This is a major release with a lot of breaking changes but most changes are easy to fix.
It focuses on type safety with the introduction of runtime checks: any call to zimscraperlib API must match the type definition or an exception will be raised.
Documentation is available as docstrings and on https://python-scraperlib.readthedocs.io
Main changes includes:
- ZIM metadata handling has completely changed with new types for each kind of metadata.
- `i18n` module has been redesigned around a single main class `Language`
- New `rewriting` module for HTTML/CSS/JS (that one being done at runtime via Wombat)
- Now supporting only Python 3.12
Added
- Documentation using `mkdocs`, published on readthedocs.com (92)
- `rewriting` module to rewrite URLs in content for generic scrapers
- `rewriting.css` to rewrite URLs in CSS files
- `rewriting.html` to rewrite URLs in HTML files
- `rewriting.js` to rewrite URLs in JS files (at runtime, using `wombat`)
- `wombat-setup` javascript module in `javascript/`
- `typing` module with custom types:
- `Callback` to use where we expect callbacks
- `SupportsWrite`, `SupportsRead`, `SupportsSeeking` `SupportsSeekableRead` and `SupportsSeekableWrite`: protocols for IO type annotations
- `zim.metadata` module with a type-based approach for each kind of metadata and helpers for custom ones
- [`zim.metadata`] `APPLY_RECOMMENDATIONS`: general flag to toggle openZIM-recommended constraints
- [`zim.metadata`] Type-based classes: `Metadata`, `TextBasedMetadata`, `TextListBasedMetadata`, `DateBasedMetadata`, `IllustrationBasedMetadata`
- [`zim.metadata`] Usage-based classes: `NameMetadata`, `LanguageMetadata`, `DefaultIllustrationMetadata`, etc.

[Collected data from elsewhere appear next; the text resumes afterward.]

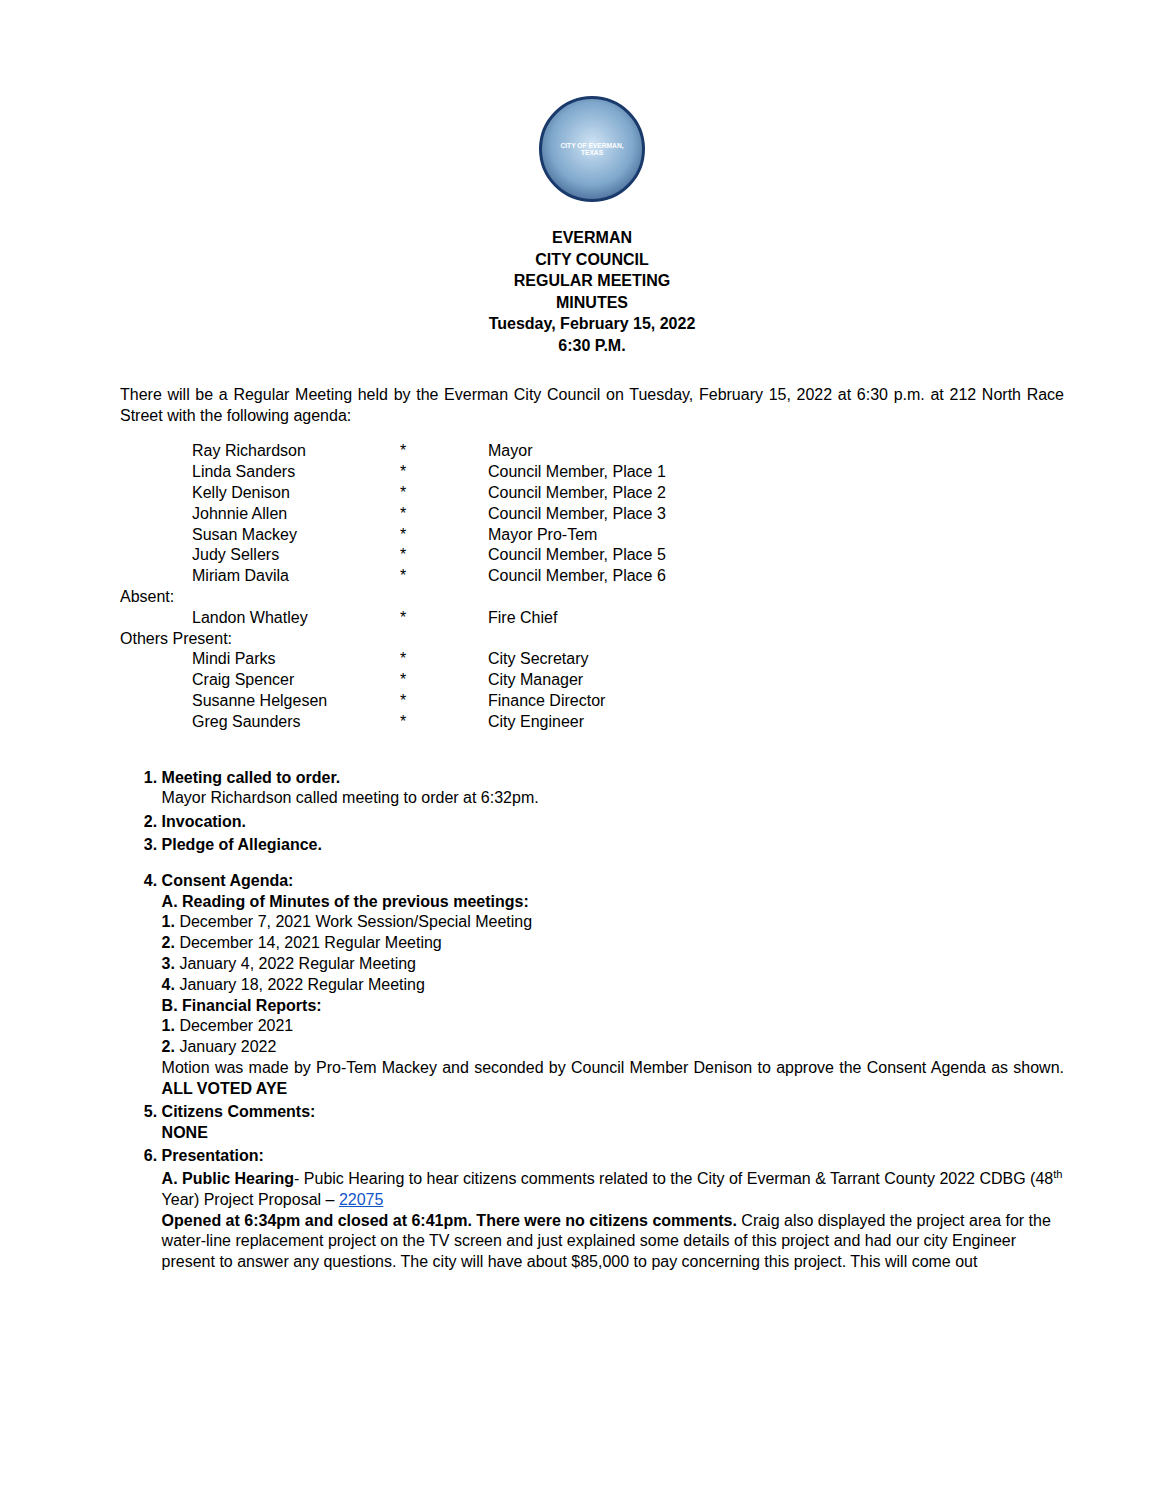EVERMAN
CITY COUNCIL
REGULAR MEETING
MINUTES
Tuesday, February 15, 2022
6:30 P.M.
There will be a Regular Meeting held by the Everman City Council on Tuesday, February 15, 2022 at 6:30 p.m. at 212 North Race Street with the following agenda:
| Ray Richardson | * | Mayor |
| Linda Sanders | * | Council Member, Place 1 |
| Kelly Denison | * | Council Member, Place 2 |
| Johnnie Allen | * | Council Member, Place 3 |
| Susan Mackey | * | Mayor Pro-Tem |
| Judy Sellers | * | Council Member, Place 5 |
| Miriam Davila | * | Council Member, Place 6 |
Absent:
| Landon Whatley | * | Fire Chief |
Others Present:
| Mindi Parks | * | City Secretary |
| Craig Spencer | * | City Manager |
| Susanne Helgesen | * | Finance Director |
| Greg Saunders | * | City Engineer |
Meeting called to order.
Mayor Richardson called meeting to order at 6:32pm.
Invocation.
Pledge of Allegiance.
Consent Agenda:
A. Reading of Minutes of the previous meetings:
1. December 7, 2021 Work Session/Special Meeting
2. December 14, 2021 Regular Meeting
3. January 4, 2022 Regular Meeting
4. January 18, 2022 Regular Meeting
B. Financial Reports:
1. December 2021
2. January 2022
Motion was made by Pro-Tem Mackey and seconded by Council Member Denison to approve the Consent Agenda as shown. ALL VOTED AYE
Citizens Comments:
NONE
Presentation:
A. Public Hearing- Pubic Hearing to hear citizens comments related to the City of Everman & Tarrant County 2022 CDBG (48th Year) Project Proposal – 22075
Opened at 6:34pm and closed at 6:41pm. There were no citizens comments. Craig also displayed the project area for the water-line replacement project on the TV screen and just explained some details of this project and had our city Engineer present to answer any questions. The city will have about $85,000 to pay concerning this project. This will come out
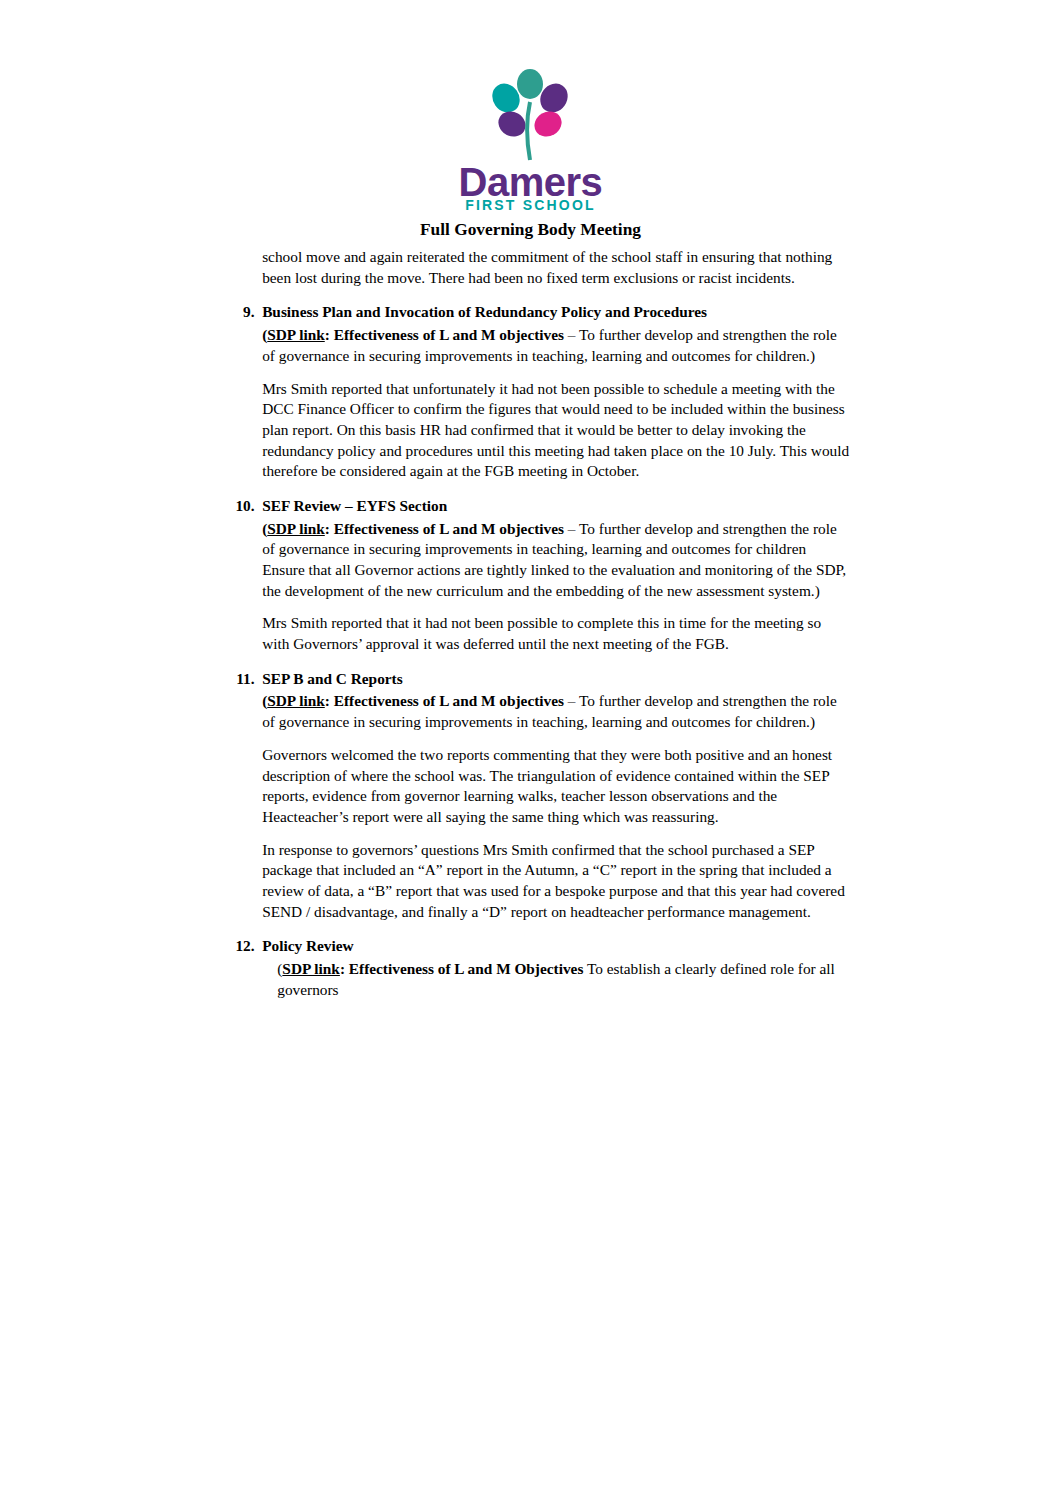Damers
FIRST SCHOOL
Full Governing Body Meeting
school move and again reiterated the commitment of the school staff in ensuring that nothing been lost during the move. There had been no fixed term exclusions or racist incidents.
9.
Business Plan and Invocation of Redundancy Policy and Procedures
(SDP link: Effectiveness of L and M objectives – To further develop and strengthen the role of governance in securing improvements in teaching, learning and outcomes for children.)
Mrs Smith reported that unfortunately it had not been possible to schedule a meeting with the DCC Finance Officer to confirm the figures that would need to be included within the business plan report. On this basis HR had confirmed that it would be better to delay invoking the redundancy policy and procedures until this meeting had taken place on the 10 July. This would therefore be considered again at the FGB meeting in October.
10.
SEF Review – EYFS Section
(SDP link: Effectiveness of L and M objectives – To further develop and strengthen the role of governance in securing improvements in teaching, learning and outcomes for children
Ensure that all Governor actions are tightly linked to the evaluation and monitoring of the SDP, the development of the new curriculum and the embedding of the new assessment system.)
Mrs Smith reported that it had not been possible to complete this in time for the meeting so with Governors’ approval it was deferred until the next meeting of the FGB.
11.
SEP B and C Reports
(SDP link: Effectiveness of L and M objectives – To further develop and strengthen the role of governance in securing improvements in teaching, learning and outcomes for children.)
Governors welcomed the two reports commenting that they were both positive and an honest description of where the school was. The triangulation of evidence contained within the SEP reports, evidence from governor learning walks, teacher lesson observations and the Heacteacher’s report were all saying the same thing which was reassuring.
In response to governors’ questions Mrs Smith confirmed that the school purchased a SEP package that included an “A” report in the Autumn, a “C” report in the spring that included a review of data, a “B” report that was used for a bespoke purpose and that this year had covered SEND / disadvantage, and finally a “D” report on headteacher performance management.
12.
Policy Review
(SDP link: Effectiveness of L and M Objectives To establish a clearly defined role for all governors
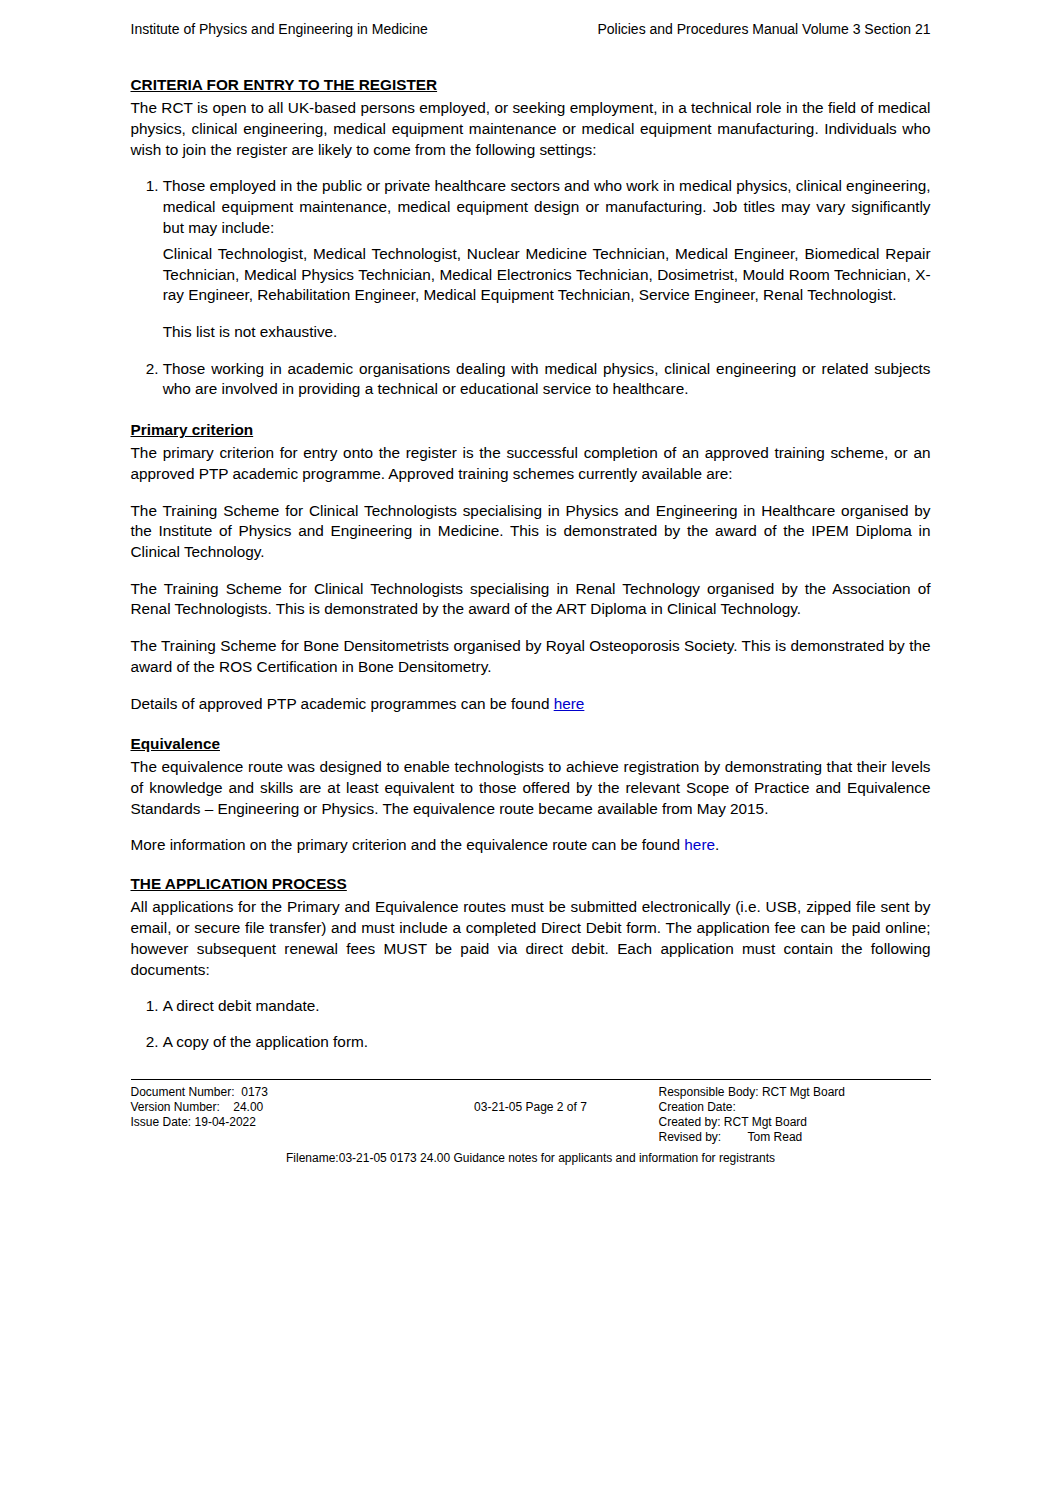Institute of Physics and Engineering in Medicine
Policies and Procedures Manual Volume 3 Section 21
CRITERIA FOR ENTRY TO THE REGISTER
The RCT is open to all UK-based persons employed, or seeking employment, in a technical role in the field of medical physics, clinical engineering, medical equipment maintenance or medical equipment manufacturing. Individuals who wish to join the register are likely to come from the following settings:
Those employed in the public or private healthcare sectors and who work in medical physics, clinical engineering, medical equipment maintenance, medical equipment design or manufacturing. Job titles may vary significantly but may include:
Clinical Technologist, Medical Technologist, Nuclear Medicine Technician, Medical Engineer, Biomedical Repair Technician, Medical Physics Technician, Medical Electronics Technician, Dosimetrist, Mould Room Technician, X-ray Engineer, Rehabilitation Engineer, Medical Equipment Technician, Service Engineer, Renal Technologist.
This list is not exhaustive.
Those working in academic organisations dealing with medical physics, clinical engineering or related subjects who are involved in providing a technical or educational service to healthcare.
Primary criterion
The primary criterion for entry onto the register is the successful completion of an approved training scheme, or an approved PTP academic programme. Approved training schemes currently available are:
The Training Scheme for Clinical Technologists specialising in Physics and Engineering in Healthcare organised by the Institute of Physics and Engineering in Medicine. This is demonstrated by the award of the IPEM Diploma in Clinical Technology.
The Training Scheme for Clinical Technologists specialising in Renal Technology organised by the Association of Renal Technologists. This is demonstrated by the award of the ART Diploma in Clinical Technology.
The Training Scheme for Bone Densitometrists organised by Royal Osteoporosis Society. This is demonstrated by the award of the ROS Certification in Bone Densitometry.
Details of approved PTP academic programmes can be found here
Equivalence
The equivalence route was designed to enable technologists to achieve registration by demonstrating that their levels of knowledge and skills are at least equivalent to those offered by the relevant Scope of Practice and Equivalence Standards – Engineering or Physics. The equivalence route became available from May 2015.
More information on the primary criterion and the equivalence route can be found here.
THE APPLICATION PROCESS
All applications for the Primary and Equivalence routes must be submitted electronically (i.e. USB, zipped file sent by email, or secure file transfer) and must include a completed Direct Debit form. The application fee can be paid online; however subsequent renewal fees MUST be paid via direct debit. Each application must contain the following documents:
A direct debit mandate.
A copy of the application form.
| Document Number: 0173 | | Responsible Body: RCT Mgt Board |
| Version Number: 24.00 | 03-21-05 Page 2 of 7 | Creation Date: |
| Issue Date: 19-04-2022 | | Created by: RCT Mgt Board |
| | | Revised by: Tom Read |
Filename:03-21-05 0173 24.00 Guidance notes for applicants and information for registrants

- [`zim.metadata`] `StandardMetadataList` to package the standard metadata
- See details for additional API endpoints and variables
- [`constants`] `DEFAULT_WEB_REQUESTS_TIMEOUT` exposed for `download` module
- [`download`] `stream_file()` now accepts `timeout: int` param (defaults to constant timeout) (222)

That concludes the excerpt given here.